THE PROBLEM:
In the data below, find each line that contains the word "здача" and copy it.

RECORDED INFORMATION Block Start

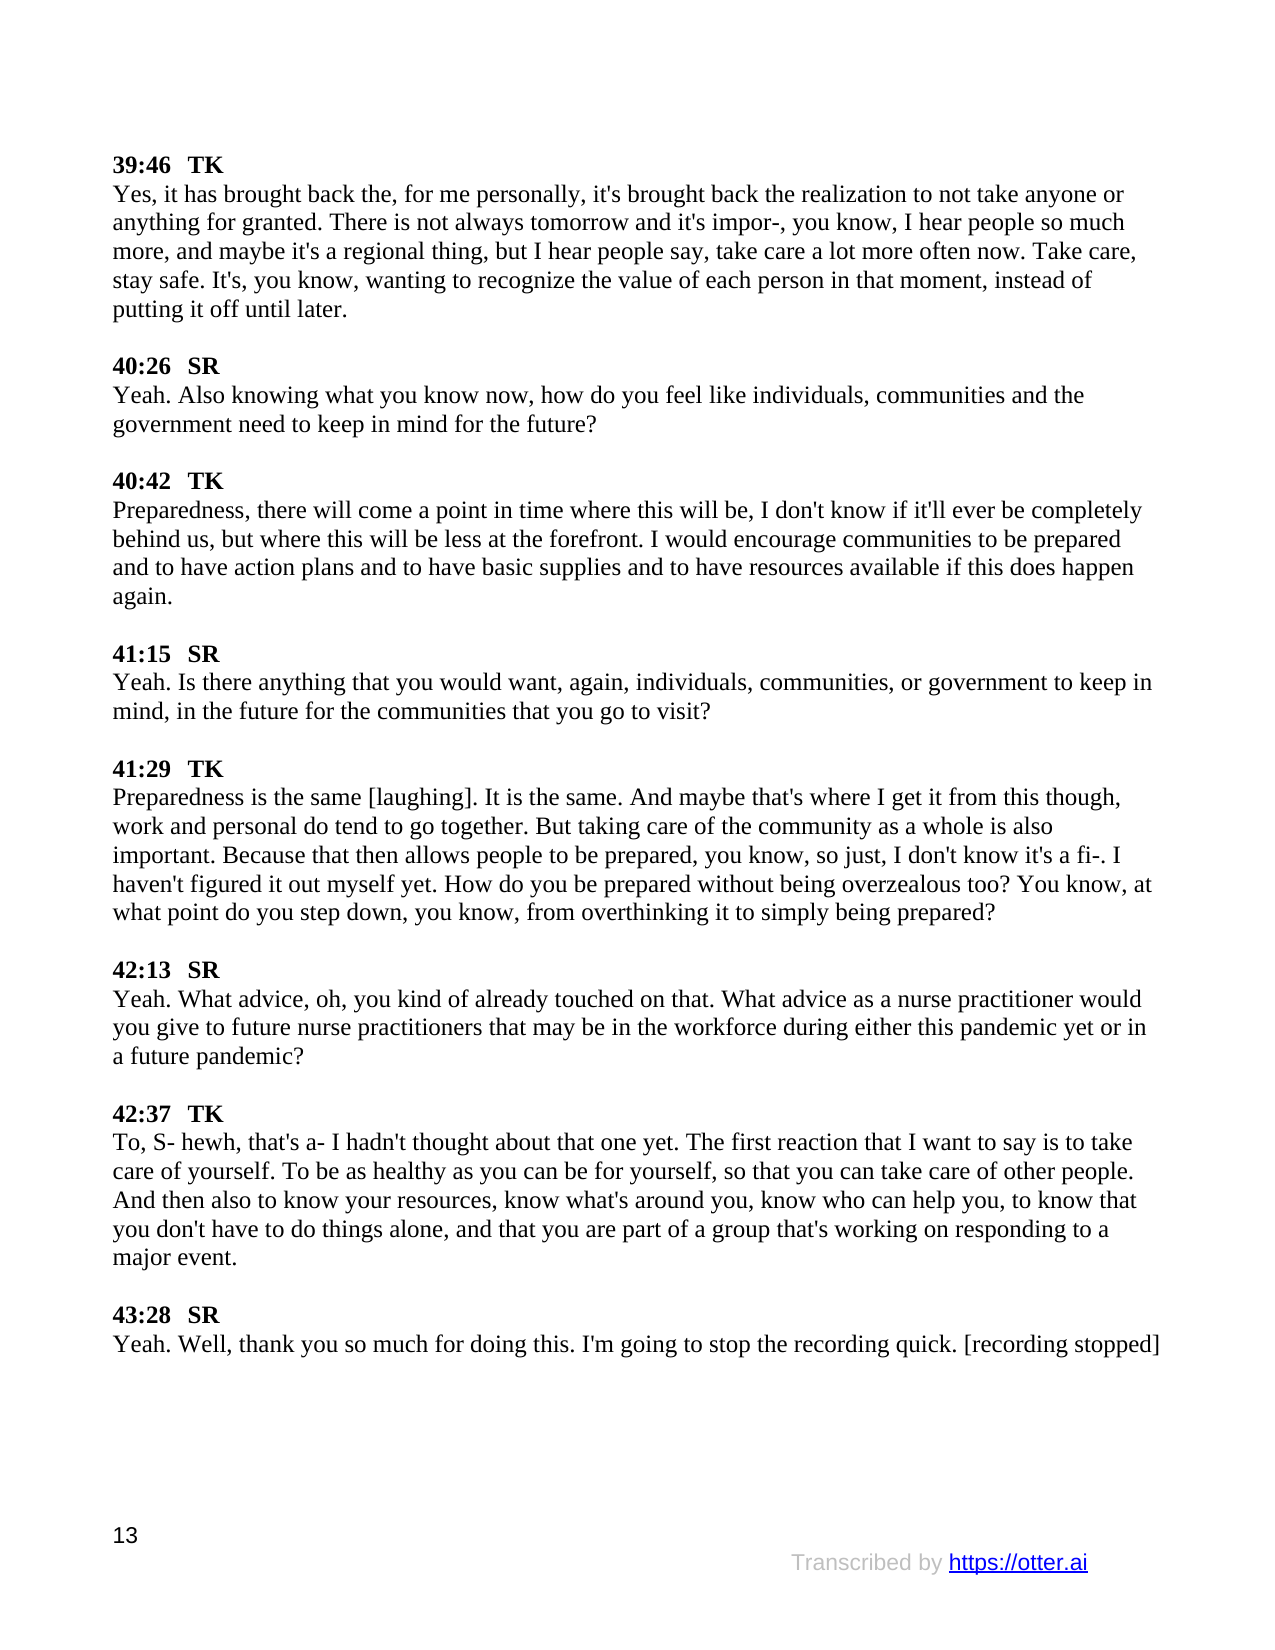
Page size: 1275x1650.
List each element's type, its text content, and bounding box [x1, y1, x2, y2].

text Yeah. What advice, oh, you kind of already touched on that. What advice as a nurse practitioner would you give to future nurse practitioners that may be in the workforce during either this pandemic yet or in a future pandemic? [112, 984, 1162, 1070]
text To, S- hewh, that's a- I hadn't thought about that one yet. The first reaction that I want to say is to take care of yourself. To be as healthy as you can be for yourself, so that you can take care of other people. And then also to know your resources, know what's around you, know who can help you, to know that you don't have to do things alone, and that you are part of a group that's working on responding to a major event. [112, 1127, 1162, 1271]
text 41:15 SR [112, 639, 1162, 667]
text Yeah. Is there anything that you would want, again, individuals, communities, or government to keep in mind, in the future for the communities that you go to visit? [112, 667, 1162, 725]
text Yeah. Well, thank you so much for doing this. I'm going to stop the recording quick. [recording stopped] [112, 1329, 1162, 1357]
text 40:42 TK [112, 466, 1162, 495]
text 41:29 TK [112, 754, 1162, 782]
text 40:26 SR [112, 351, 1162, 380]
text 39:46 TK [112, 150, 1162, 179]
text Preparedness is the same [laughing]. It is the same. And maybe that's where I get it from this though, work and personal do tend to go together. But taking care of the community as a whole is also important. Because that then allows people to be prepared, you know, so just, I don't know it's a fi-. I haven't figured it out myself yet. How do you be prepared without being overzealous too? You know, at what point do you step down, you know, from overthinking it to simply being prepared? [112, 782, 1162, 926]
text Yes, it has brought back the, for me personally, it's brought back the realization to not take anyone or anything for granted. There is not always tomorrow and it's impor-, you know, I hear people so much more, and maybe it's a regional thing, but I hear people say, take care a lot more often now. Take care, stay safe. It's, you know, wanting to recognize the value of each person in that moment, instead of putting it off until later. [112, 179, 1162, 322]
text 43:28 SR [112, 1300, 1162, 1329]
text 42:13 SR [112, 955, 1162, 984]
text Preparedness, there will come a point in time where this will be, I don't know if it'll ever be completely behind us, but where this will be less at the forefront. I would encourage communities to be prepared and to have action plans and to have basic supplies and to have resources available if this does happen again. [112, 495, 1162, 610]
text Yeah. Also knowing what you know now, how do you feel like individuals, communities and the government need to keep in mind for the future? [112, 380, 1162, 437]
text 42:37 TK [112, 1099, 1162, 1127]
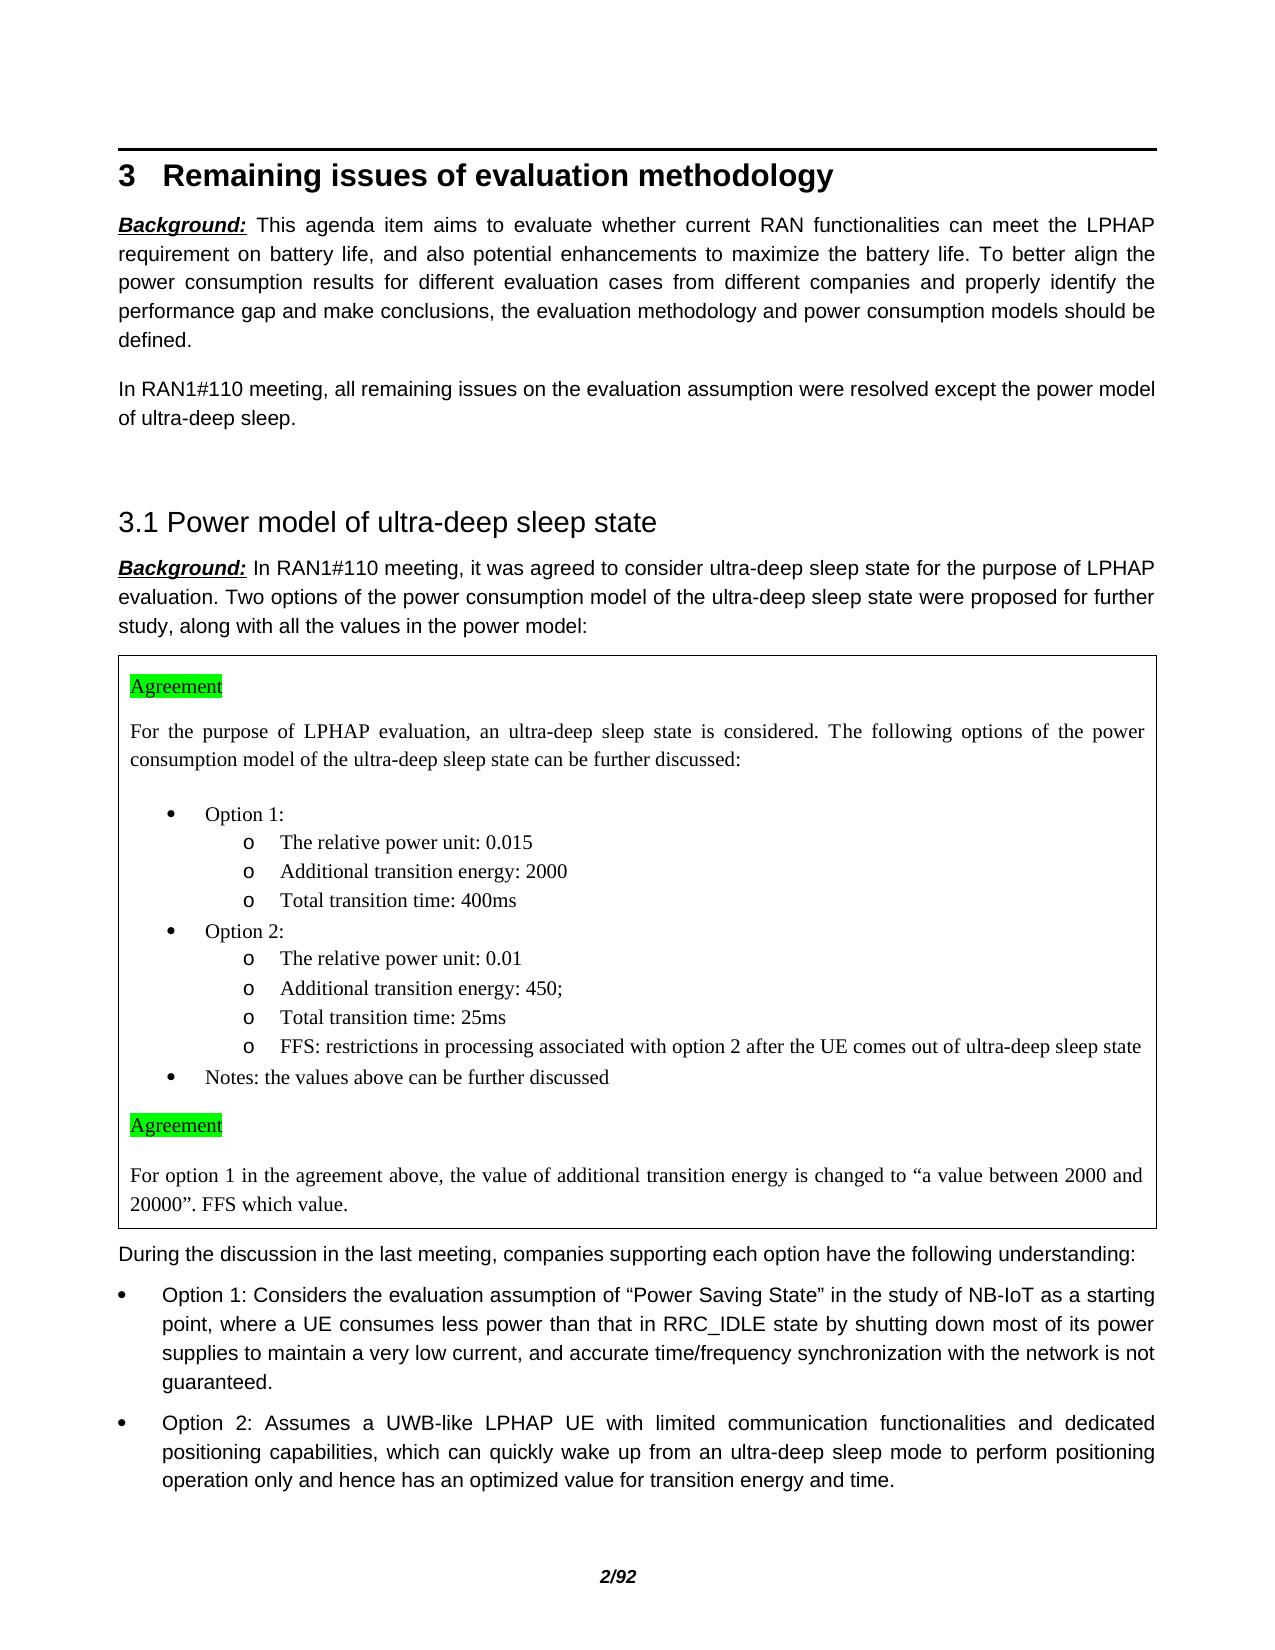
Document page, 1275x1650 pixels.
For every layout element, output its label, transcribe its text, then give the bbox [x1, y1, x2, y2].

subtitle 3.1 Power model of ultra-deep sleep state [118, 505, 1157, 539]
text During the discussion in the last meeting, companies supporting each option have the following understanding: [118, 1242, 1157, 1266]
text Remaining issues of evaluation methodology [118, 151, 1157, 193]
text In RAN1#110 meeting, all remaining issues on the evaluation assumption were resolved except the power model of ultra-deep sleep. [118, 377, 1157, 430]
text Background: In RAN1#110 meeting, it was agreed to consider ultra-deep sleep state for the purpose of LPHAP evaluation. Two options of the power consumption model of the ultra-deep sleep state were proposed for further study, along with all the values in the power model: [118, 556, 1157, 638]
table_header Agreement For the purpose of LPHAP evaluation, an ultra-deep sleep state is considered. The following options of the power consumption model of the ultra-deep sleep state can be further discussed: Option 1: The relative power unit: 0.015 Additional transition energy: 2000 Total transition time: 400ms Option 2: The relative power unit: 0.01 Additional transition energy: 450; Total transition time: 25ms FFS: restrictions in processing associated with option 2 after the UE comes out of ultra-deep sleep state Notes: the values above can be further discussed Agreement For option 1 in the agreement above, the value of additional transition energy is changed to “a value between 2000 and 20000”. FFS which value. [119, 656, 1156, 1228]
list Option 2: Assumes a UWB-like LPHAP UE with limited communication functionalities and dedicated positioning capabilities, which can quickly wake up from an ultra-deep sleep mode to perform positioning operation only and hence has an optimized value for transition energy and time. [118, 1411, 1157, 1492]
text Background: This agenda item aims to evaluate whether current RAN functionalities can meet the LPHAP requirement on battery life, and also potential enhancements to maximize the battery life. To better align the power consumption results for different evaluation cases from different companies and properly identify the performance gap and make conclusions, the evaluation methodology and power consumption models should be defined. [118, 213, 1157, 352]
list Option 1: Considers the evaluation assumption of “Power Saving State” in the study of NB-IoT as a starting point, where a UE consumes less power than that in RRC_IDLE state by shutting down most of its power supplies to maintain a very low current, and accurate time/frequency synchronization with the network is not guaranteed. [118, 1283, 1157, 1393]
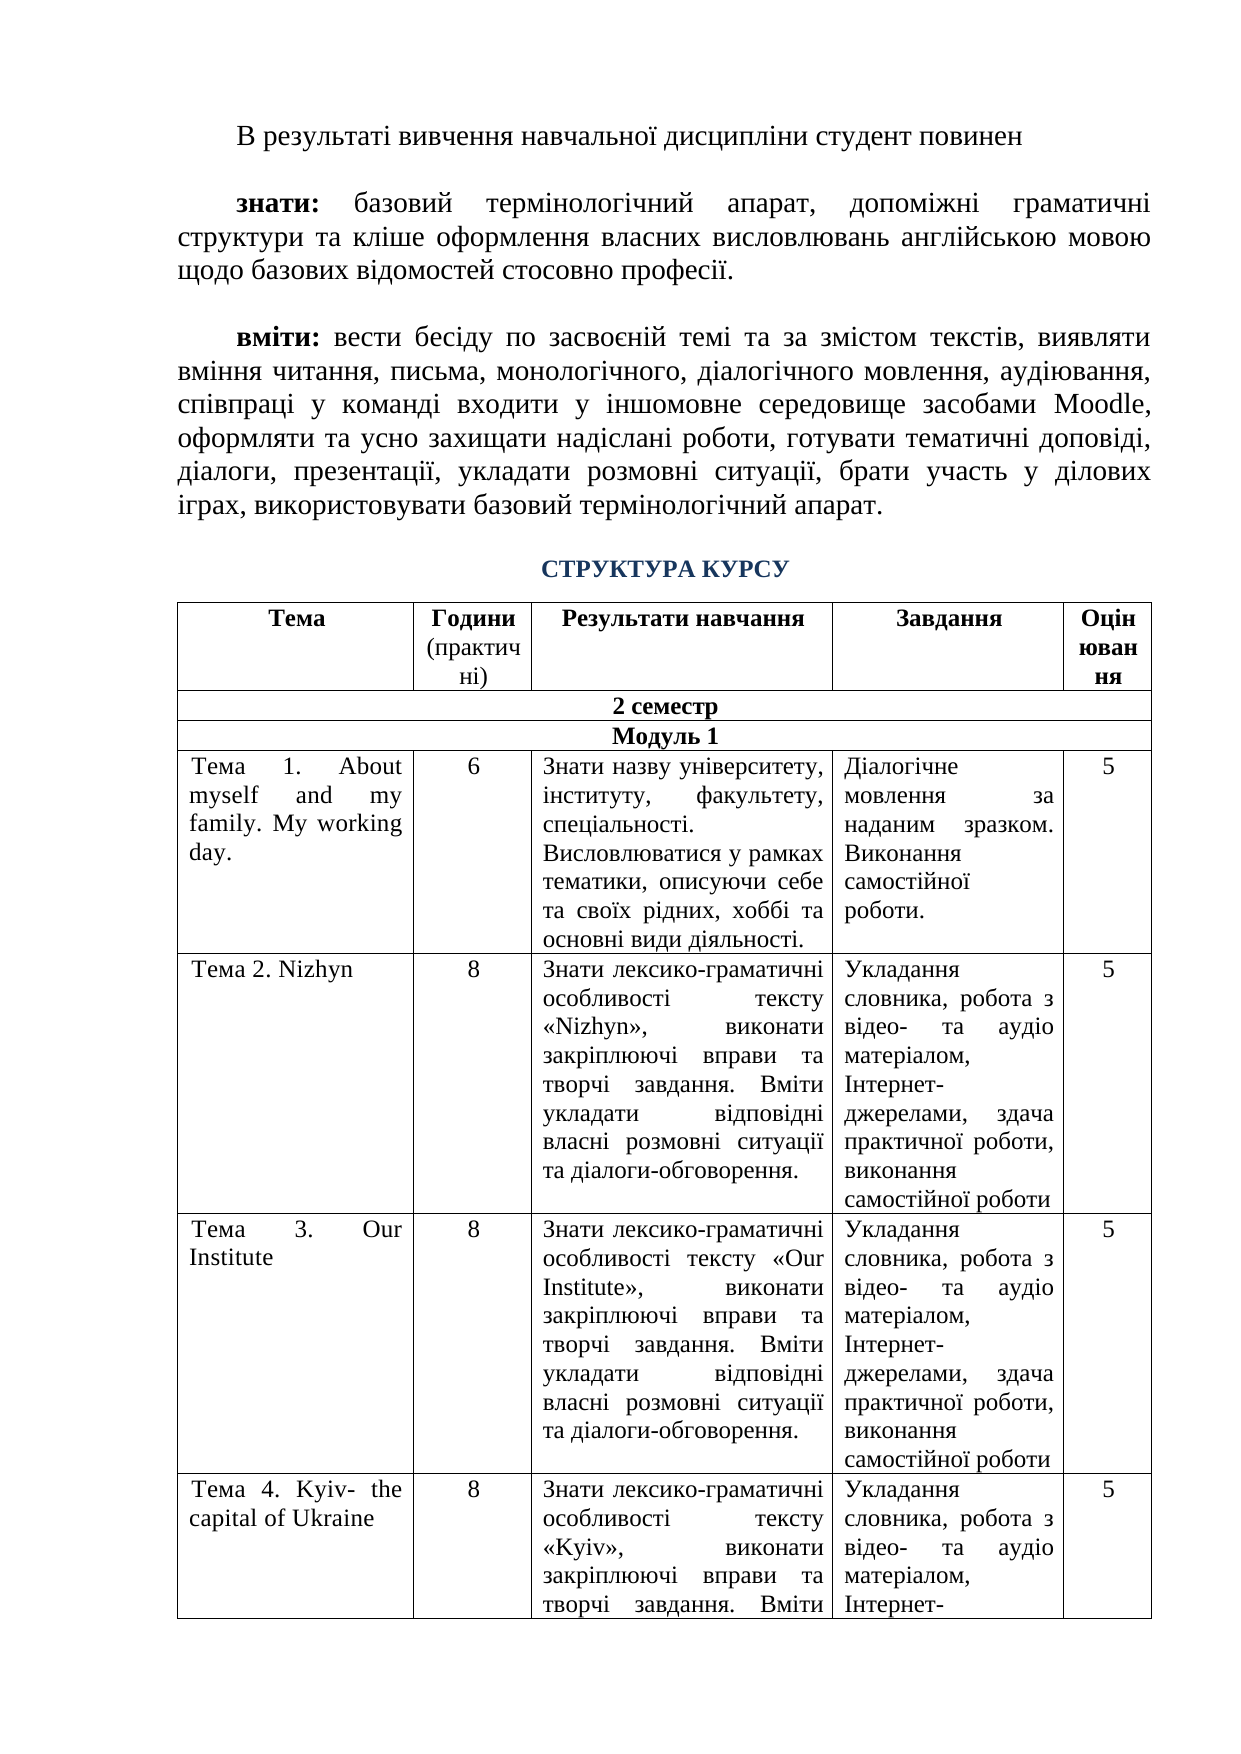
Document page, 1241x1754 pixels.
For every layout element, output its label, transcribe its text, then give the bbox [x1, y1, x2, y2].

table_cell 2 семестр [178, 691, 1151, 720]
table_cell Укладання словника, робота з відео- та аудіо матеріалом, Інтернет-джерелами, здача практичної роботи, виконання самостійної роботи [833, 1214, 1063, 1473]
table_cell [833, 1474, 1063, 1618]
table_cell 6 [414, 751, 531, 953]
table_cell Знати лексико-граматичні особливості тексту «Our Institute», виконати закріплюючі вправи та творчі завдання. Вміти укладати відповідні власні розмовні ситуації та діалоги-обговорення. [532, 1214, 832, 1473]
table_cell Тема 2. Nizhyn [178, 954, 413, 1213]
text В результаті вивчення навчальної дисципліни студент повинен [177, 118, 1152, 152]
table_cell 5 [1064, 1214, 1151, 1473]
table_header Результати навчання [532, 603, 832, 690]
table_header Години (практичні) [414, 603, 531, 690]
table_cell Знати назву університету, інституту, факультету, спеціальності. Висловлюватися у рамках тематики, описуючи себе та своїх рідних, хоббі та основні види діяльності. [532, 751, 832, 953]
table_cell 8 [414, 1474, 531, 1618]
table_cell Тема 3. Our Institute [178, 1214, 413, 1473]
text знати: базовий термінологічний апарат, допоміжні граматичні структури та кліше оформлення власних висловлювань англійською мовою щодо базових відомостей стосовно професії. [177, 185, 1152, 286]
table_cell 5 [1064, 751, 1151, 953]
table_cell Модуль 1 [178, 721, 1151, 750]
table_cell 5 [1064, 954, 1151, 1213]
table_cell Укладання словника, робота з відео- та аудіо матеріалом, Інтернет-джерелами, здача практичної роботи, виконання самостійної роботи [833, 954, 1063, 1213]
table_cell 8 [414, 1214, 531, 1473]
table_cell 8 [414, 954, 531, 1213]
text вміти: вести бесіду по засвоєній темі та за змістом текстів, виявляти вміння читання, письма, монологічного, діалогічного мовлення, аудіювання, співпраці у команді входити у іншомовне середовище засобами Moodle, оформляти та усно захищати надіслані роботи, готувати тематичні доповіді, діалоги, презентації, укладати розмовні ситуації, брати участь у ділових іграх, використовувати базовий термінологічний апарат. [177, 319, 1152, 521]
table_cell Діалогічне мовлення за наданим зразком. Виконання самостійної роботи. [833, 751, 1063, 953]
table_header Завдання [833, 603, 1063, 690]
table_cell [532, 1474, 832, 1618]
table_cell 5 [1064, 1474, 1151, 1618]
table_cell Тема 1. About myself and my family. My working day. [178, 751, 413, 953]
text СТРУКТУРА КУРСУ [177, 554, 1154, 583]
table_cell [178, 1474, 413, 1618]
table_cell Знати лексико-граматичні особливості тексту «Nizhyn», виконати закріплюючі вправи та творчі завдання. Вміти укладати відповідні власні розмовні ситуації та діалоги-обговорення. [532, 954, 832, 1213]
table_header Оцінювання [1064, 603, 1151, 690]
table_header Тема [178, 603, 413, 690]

RECORDED INFORMATION Block End

RESULT FOR THIS EXERCISE:
table_cell Укладання словника, робота з відео- та аудіо матеріалом, Інтернет-джерелами, здача практичної роботи, виконання самостійної роботи [833, 1214, 1063, 1473]
table_cell Укладання словника, робота з відео- та аудіо матеріалом, Інтернет-джерелами, здача практичної роботи, виконання самостійної роботи [833, 954, 1063, 1213]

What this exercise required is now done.